In 2013-14, there were 97 fertiliser depots, 14 seed stores and 63 fair price shops in Basanti CD block.

In 2013–14, Basanti CD block produced 80,644 tonnes of Aman paddy, the main winter crop, from 34,705 hectares, 1,907 tonnes of Boro paddy (spring crop) from 533 hectares, 437 tonnes of wheat from 148 hectares, 148 tonnes of jute from 7 hectare. It also produced pulses and oilseeds.

===Pisciculture===
In Basanti CD block, in 2013-14, net area under effective pisciculture was 2,115 hectares, engaging 22,718 persons in the profession, and with an approximate annual production of 106,166 quintals.

Pisciculture is an important source of employment in South 24 Parganas district. As of 2001, more than 4.5 lakh people were engaged in Pisciculture. Out of this 2.57 lakhs were from the 13 blocks in the Sundarbans.

===Banking===
In 2013-14, Basanti CD block had offices of 4 commercial banks and 4 gramin banks.

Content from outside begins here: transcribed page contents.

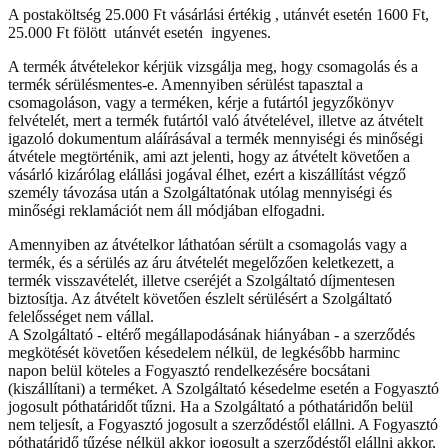
A postaköltség 25.000 Ft vásárlási értékig , utánvét esetén 1600 Ft,
25.000 Ft fölött utánvét esetén ingyenes.
A termék átvételekor kérjük vizsgálja meg, hogy csomagolás és a
termék sérülésmentes-e. Amennyiben sérülést tapasztal a
csomagoláson, vagy a terméken, kérje a futártól jegyzőkönyv
felvételét, mert a termék futártól való átvételével, illetve az átvételt
igazoló dokumentum aláírásával a termék mennyiségi és minőségi
átvétele megtörténik, ami azt jelenti, hogy az átvételt követően a
vásárló kizárólag elállási jogával élhet, ezért a kiszállítást végző
személy távozása után a Szolgáltatónak utólag mennyiségi és
minőségi reklamációt nem áll módjában elfogadni.
Amennyiben az átvételkor láthatóan sérült a csomagolás vagy a
termék, és a sérülés az áru átvételét megelőzően keletkezett, a
termék visszavételét, illetve cseréjét a Szolgáltató díjmentesen
biztosítja. Az átvételt követően észlelt sérülésért a Szolgáltató
felelősséget nem vállal.
A Szolgáltató - eltérő megállapodásának hiányában - a szerződés
megkötését követően késedelem nélkül, de legkésőbb harminc
napon belül köteles a Fogyasztó rendelkezésére bocsátani
(kiszállítani) a terméket. A Szolgáltató késedelme esetén a Fogyasztó
jogosult póthatáridőt tűzni. Ha a Szolgáltató a póthatáridőn belül
nem teljesít, a Fogyasztó jogosult a szerződéstől elállni. A Fogyasztó
póthatáridő tűzése nélkül akkor jogosult a szerződéstől elállni akkor,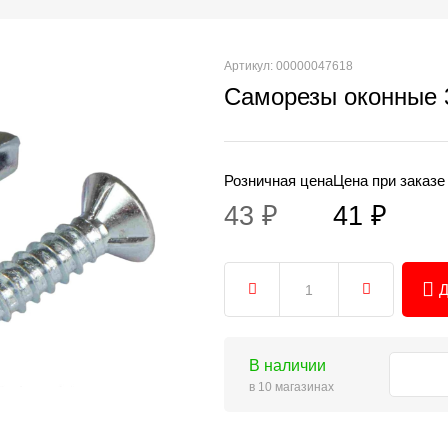
Артикул: 00000047618
Саморезы оконные 
Розничная цена
Цена при заказе
43 ₽
41 ₽
Д
В наличии
в 10 магазинах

===Backward Regions Grant Fund===
South 24 Parganas district is listed as a backward region and receives financial support from the Backward Regions Grant Fund. The fund, created by the Government of India, is designed to redress regional imbalances in development. As of 2012, 272 districts across the country were listed under this scheme. The list includes 11 districts of West Bengal.

==Transport==
Basanti CD block has 10 ferry services, 6 originating/ terminating bus routes. The nearest railway station is 16 km from the block headquarters.

==Education==
In 2013-14, Basanti CD block had 158 primary schools with 24,185 students, 26 middle schools with 4,973 students, 6 high schools with 2,199 students and 15 higher secondary schools with 16,874 students. Basanti CD block had 1 general degree college with 814 students and 655 institutions for special and non-formal education with 29,619 students.

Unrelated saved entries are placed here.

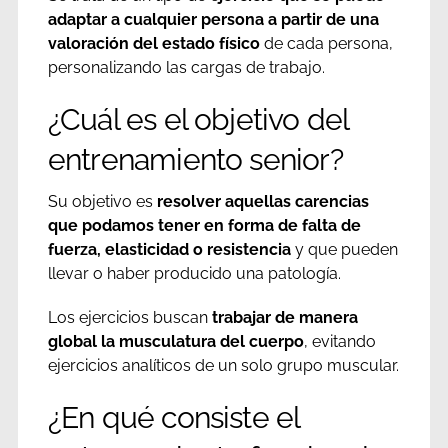
adaptar a cualquier persona a partir de una
valoración del estado físico
de cada persona,
personalizando las cargas de trabajo.
¿Cuál es el objetivo del
entrenamiento senior?
Su objetivo es
resolver aquellas carencias
que podamos tener en forma de falta de
fuerza, elasticidad o resistencia
y que pueden
llevar o haber producido una patología.
Los ejercicios buscan
trabajar de manera
global la musculatura del cuerpo
, evitando
ejercicios analíticos de un solo grupo muscular.
¿En qué consiste el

See also – Education in India

As per the 2011 census, in Basanti CD block, amongst the 64 inhabited villages, 1 village did not have a school, 55 villages had two or more primary schools, 41 villages had at least 1 primary and 1 middle school and 21 villages had at least 1 middle and 1 secondary school.

Sukanta College was established at Bhangonkhali in 2008.

==Healthcare==
Certain areas of South 24 Parganas district have been identified where ground water is affected by Arsenic Contamination. High levels of arsenic in ground water were found in twelve CD blocks of the district. Water samples collected from tubewells in the affected places contained arsenic above the normal level (10 micrograms per litre as specified by the World Health Organization). The affected CD blocks are Baruipur, Bhangar I, Bhangar II, Bishnupur I, Bishnupur II, Basanti, Budge Budge II, Canning I, Canning II, Sonarpur, Magrahat II and Jaynagar I.

In 2014, Basanti CD block had 1 rural hospital, 3 primary health centre and 5 NGO/ private nursing homes with total 80 beds and 10 doctors (excluding private bodies). It had 63 family welfare subcentres. 1,925 patients were treated indoor and 75,231 patients were treated outdoor in the hospitals, health centres and subcentres of the CD block.

As per 2011 census, in Basanti CD block, 4 villages had primary health centres, 35 villages had primary health subcentres, 5 villages had maternity and child welfare centres, 17 villages had medicine shops and out of the 64 inhabited villages 13 villages had no medical facilities.

Basanti Rural Hospital at Basanti, with 30 beds, is the major government medical facility in Basanti CD block. There are primary health centres at Mahespur (PO Bharadwazpur) (with 6 beds), Kanthalberia (with 10 beds) and Herobhanga-Jharkhali (PO Jharkhali Bazar) (with 6 beds.